Die Existenz von langen Seereisen legt nahe, dass frühe Gesellschaften nicht völlig isoliert lebten, sondern durch maritime Netzwerke miteinander verbunden waren. Diese Vernetzung hätte vermutlich Einfluss auf den Austausch von Ressourcen, Technologien und kulturellen Praktiken gehabt. Die Forschung belastet zudem die Annahme, dass kleine Inselökosysteme vor menschlichem Einfluss weitgehend unberührt waren. Die Jagd durch die frühen Menschen könnte zur Ausrottung bestimmter endemischer Tierarten geführt haben beziehungsweise deren Populationen entscheidend vermindert haben. Daraus ergeben sich auch neue wissenschaftliche Fragestellungen, wie die Mensch-Tier-Beziehung in prähistorischen Zeiten und der Einfluss menschlicher Aktivitäten auf fragile Ökosysteme bewertet werden müssen.
Professor Eleanor Scerri vom Max-Planck-Institut und Hauptautorin der Studie unterstreicht die große Bedeutung dieser Entdeckung. Sie beschreibt, wie die Ergebnisse einen Paradigmenwechsel in der Forschung zur europäischen Vorgeschichte einleiten und zur Neubewertung der maritimen Fähigkeiten von Europas letzten Jägern und Sammlern beitragen. Die Daten erweitern nicht nur die zeitliche Dimension der menschlichen Präsenz auf Malta erheblich, sondern verweisen auch auf eine bemerkenswerte Anpassungsfähigkeit unter schwierigen Umweltbedingungen. Die Erkenntnisse aus Malta werden durch Studien in vergleichbaren Regionen gestützt, die ebenfalls frühe Seefahrten und menschliche Migrationen auf entlegene Inseln dokumentieren. Gemeinsam ergeben diese Forschungen ein komplexeres Bild der menschlichen Evolution, in der mobilitäts- und innovationsfreudige Jäger und Sammler eine viel entscheidendere Rolle einnahmen als bisher vermutet.
Ebenfalls bemerkenswert ist, wie die multidisziplinäre Herangehensweise – von wissenschaftlichen Methoden wie der Isotopenanalyse von Tierknochen bis hin zu archäologischen Ausgrabungen – das Puzzle der frühen Besiedlung Maltas zusammenfügt. Diese Kombination von Fachgebieten demonstriert, wie moderne Technologien und interdisziplinäre Zusammenarbeit unser Verständnis der Vergangenheit revolutionieren können. Diese Entdeckung passt auch in den größeren Kontext der Nachhaltigkeitsforschung. Indem wir begreifen, wie prähistorische Menschen mit begrenzten natürlichen Ressourcen auf Inseln erfolgreich auskamen, gewinnen wir wertvolle Einsichten in nachhaltiges Verhalten und die Balance zwischen menschlichem Handeln und Ökosystemen. So tragen archäologische Forschungen indirekt zum heutigen Verständnis der Nachhaltigkeitsziele bei – insbesondere Ziel 15 der UN, das sich mit dem Schutz und der nachhaltigen Nutzung von Landökosystemen befasst.

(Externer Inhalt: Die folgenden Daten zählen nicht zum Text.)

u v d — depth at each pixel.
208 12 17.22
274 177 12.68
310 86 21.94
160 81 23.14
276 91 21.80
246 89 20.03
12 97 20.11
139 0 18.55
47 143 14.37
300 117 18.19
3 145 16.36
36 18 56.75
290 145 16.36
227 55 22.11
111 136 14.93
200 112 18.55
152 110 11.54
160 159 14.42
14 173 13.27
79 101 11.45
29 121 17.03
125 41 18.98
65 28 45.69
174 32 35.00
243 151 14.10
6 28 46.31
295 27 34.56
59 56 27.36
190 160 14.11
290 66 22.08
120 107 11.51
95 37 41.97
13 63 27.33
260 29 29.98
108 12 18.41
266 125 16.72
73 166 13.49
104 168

Abschließend stellt die Reise der mesolithischen Jäger und Sammler nach Malta vor 8500 Jahren nicht nur einen Meilenstein in der Geschichte der Seefahrt dar, sondern fordert auch unser Verständnis menschlicher Kulturentwicklung heraus. Sie zeigt, dass schon sehr früh komplexe maritime Fähigkeiten vorhanden waren und dass menschliche Gruppen bereits in prähistorischer Zeit die Fähigkeit besaßen, isolierte Inseln zu erreichen und zu besiedeln. Dieses Wissen bereichert die Archäologie und Anthropologie mit einer neuen Perspektive auf die Dynamik früher menschlicher Gesellschaften und legt den Grundstein für zukünftige Forschungen in der Mittelmeerregion und darüber hinaus.